Cells hold the secrets of aging

Most of us think about getting older from time to time, noticing how the years slip by and counting the gray hairs. Some of us even try and fight back, rubbing anti-aging creams into our cheeks and turning to ideas like fasting.

Biologist Dr. Martin Denzel is no different, though he tends to shy away from any promise of a quick fix. "I tried intermittent fasting and it didn't really work for me," he said. "So now I am back to enjoying big breakfasts."

He is more interested in understanding the fundamental mechanisms in our cells that lead to aging. Get to grips with that, he reckons, and we might find a way to put the brakes on aging that really works.
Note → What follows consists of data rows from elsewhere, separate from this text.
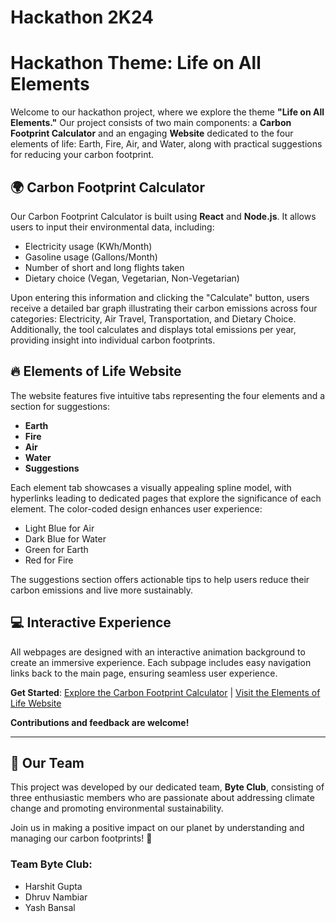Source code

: # Hackathon 2K24

# Hackathon Theme: Life on All Elements

Welcome to our hackathon project, where we explore the theme **"Life on All Elements."** Our project consists of two main components: a **Carbon Footprint Calculator** and an engaging **Website** dedicated to the four elements of life: Earth, Fire, Air, and Water, along with practical suggestions for reducing your carbon footprint.

## 🌍 Carbon Footprint Calculator

Our Carbon Footprint Calculator is built using **React** and **Node.js**. It allows users to input their environmental data, including:
- Electricity usage (KWh/Month)
- Gasoline usage (Gallons/Month)
- Number of short and long flights taken
- Dietary choice (Vegan, Vegetarian, Non-Vegetarian)

Upon entering this information and clicking the "Calculate" button, users receive a detailed bar graph illustrating their carbon emissions across four categories: Electricity, Air Travel, Transportation, and Dietary Choice. Additionally, the tool calculates and displays total emissions per year, providing insight into individual carbon footprints.

## 🔥 Elements of Life Website

The website features five intuitive tabs representing the four elements and a section for suggestions:
- **Earth**
- **Fire**
- **Air**
- **Water**
- **Suggestions**

Each element tab showcases a visually appealing spline model, with hyperlinks leading to dedicated pages that explore the significance of each element. The color-coded design enhances user experience:
- Light Blue for Air
- Dark Blue for Water
- Green for Earth
- Red for Fire

The suggestions section offers actionable tips to help users reduce their carbon emissions and live more sustainably.

## 💻 Interactive Experience

All webpages are designed with an interactive animation background to create an immersive experience. Each subpage includes easy navigation links back to the main page, ensuring seamless user experience.

**Get Started**: [Explore the Carbon Footprint Calculator](#) | [Visit the Elements of Life Website](#)

**Contributions and feedback are welcome!**

---

## 👥 Our Team

This project was developed by our dedicated team, **Byte Club**, consisting of three enthusiastic members who are passionate about addressing climate change and promoting environmental sustainability.

Join us in making a positive impact on our planet by understanding and managing our carbon footprints! 🌱

### Team Byte Club: 

- Harshit Gupta
- Dhruv Nambiar
- Yash Bansal
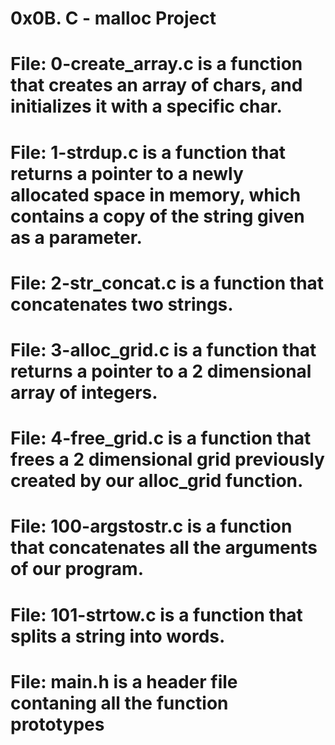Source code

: # 0x0B. C - malloc Project
# File: 0-create_array.c is a function that creates an array of chars, and initializes it with a specific char.
# File: 1-strdup.c is a function that returns a pointer to a newly allocated space in memory, which contains a copy of the string given as a parameter.
# File: 2-str_concat.c is a function that concatenates two strings.
# File: 3-alloc_grid.c is a function that returns a pointer to a 2 dimensional array of integers.
# File: 4-free_grid.c is a function that frees a 2 dimensional grid previously created by our alloc_grid function.
# File: 100-argstostr.c is a function that concatenates all the arguments of our program.
# File: 101-strtow.c is a function that splits a string into words.
# File: main.h is a header file contaning all the function prototypes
Think of aging as like poor cellular housekeeping, said Dr. Denzel, formerly of the Max Planck Institute for Biology of Aging in Cologne, Germany who is now based at Altos Labs, a research company, in Cambridge UK.

Cellular housekeeping

There are plenty of jobs cells must stay on top of to keep things in good working order. They range from protecting the DNA and communicating with other cells, to producing the right proteins and ensuring they fold into the correct shapes to perform their roles. However, as we get older, the metabolic processes that take care of this housekeeping tend to slip.

Dr. Denzel is focused on protein maintenance, which is one of the earliest things to go wrong as we age. While conducting his postdoctoral research, he found a way to change a single amino acid in the C. elegans worm species so that a part of its metabolism called the hexosamine pathway gets dialed up making the worms live longer. This pathway is an integral part of the way many cells work, but people don't generally pay attention to it.

Dr. Denzel seems to have discovered that it plays an important role in aging. To better understand the metabolism of aging, Dr. Denzel performed a deep dive into the role of proteins through MetAGEn project. The work even sought out candidates for an anti-aging medicine, with no success so far.

When Dr. Denzel and his team performed genetic experiments on mice involving the hexosamine brain pathway, they discovered that the changes did not affect the aging process, but surprisingly, there was a significant improvement in the animal's memory.

Cognitive reserve

Meanwhile, cognitive neuroscientist Dr. Méadhbh Brosnan at the University of Oxford is researching age-related cognitive decline. With the number of people living with Alzheimer's disease worldwide expected to rise from 46 million to 132 million in the next 30 years, it's a problem that impacts more and more of us.

We know that people who have more cognitive and social enrichment in their lives can tolerate more wear and tear to their brains before they begin to experience cognitive decline. This enrichment means things like plenty of social interactions, a stimulating job, high levels of education and taking up new hobbies. This idea is known as cognitive reserve.

But what is the physical basis of this resilience? "What we don't know is how cognitive reserve actually works in the brain," said Dr. Brosnan.

To investigate this, her AGING PLASTICITY project, conducted as part of a Marie Skłodowska-Curie Actions (MSCA) fellowship, focused on a hypothesis that says that the enriching activities people with greater cognitive reserve tend to engage in—new hobbies and so on—strengthen the connections in a part of the brain called right fronto-parietal network (rFPN). This region of the brain is known to be involved in some of the brain's more demanding tasks. It works as a control network for core brain processes, including memory and sustaining attention, that tend to slow down as we age.

Dr. Brosnan and her colleagues conducted experiments with 50 adults between the ages of 65 and 84. Following interviews and questionnaires, they allocated a score for their cognitive reserve, based on their answers, their level of education and the kinds of hobbies they do, amongst other things.

Gray matter

She and her colleagues then followed up with MRI brain scans to measure the volume of gray matter across the whole brain. They found that the volume of gray matter in regions of the rFPN had the best correlation with the adults' cognitive decline score.

The project research supports the hypothesis that the rFPN is key to building cognitive reserve. "It does suggest a role for this network in cognitive reserve," said Dr. Brosnan. A long study that follows the development of aging brains would be required to build a more convincing case.

With the project just finished, Dr. Brosnan will continue to study possible mechanisms by which the brain produces cognitive resilience. She is also interested in seeing whether the rFPN could be medicinally boosted to protect against the effects of aging in the brain. We know that the neurotransmitter noradrenaline (also called norepinephrine) is closely linked with the rFPN. "If we could modulate this pharmacologically to strengthen the rFPN, that could be interesting," said Dr. Brosnan.

And indeed, some scientists are already providing evidence that this may be possible. One study published in 2021 looked at the drug Atomoxetine which effectively boosts levels of noradrenaline in the brain, and is already approved for use by the FDA for treating attention deficit hyperactivity disorder (ADHD). It concluded that further analysis of the drug as a treatment for Alzheimer's would be worthwhile.

Research is ongoing to understand the cellular processes that lead to aging and what answers, if any, further scientific research could uncover to slow the decline.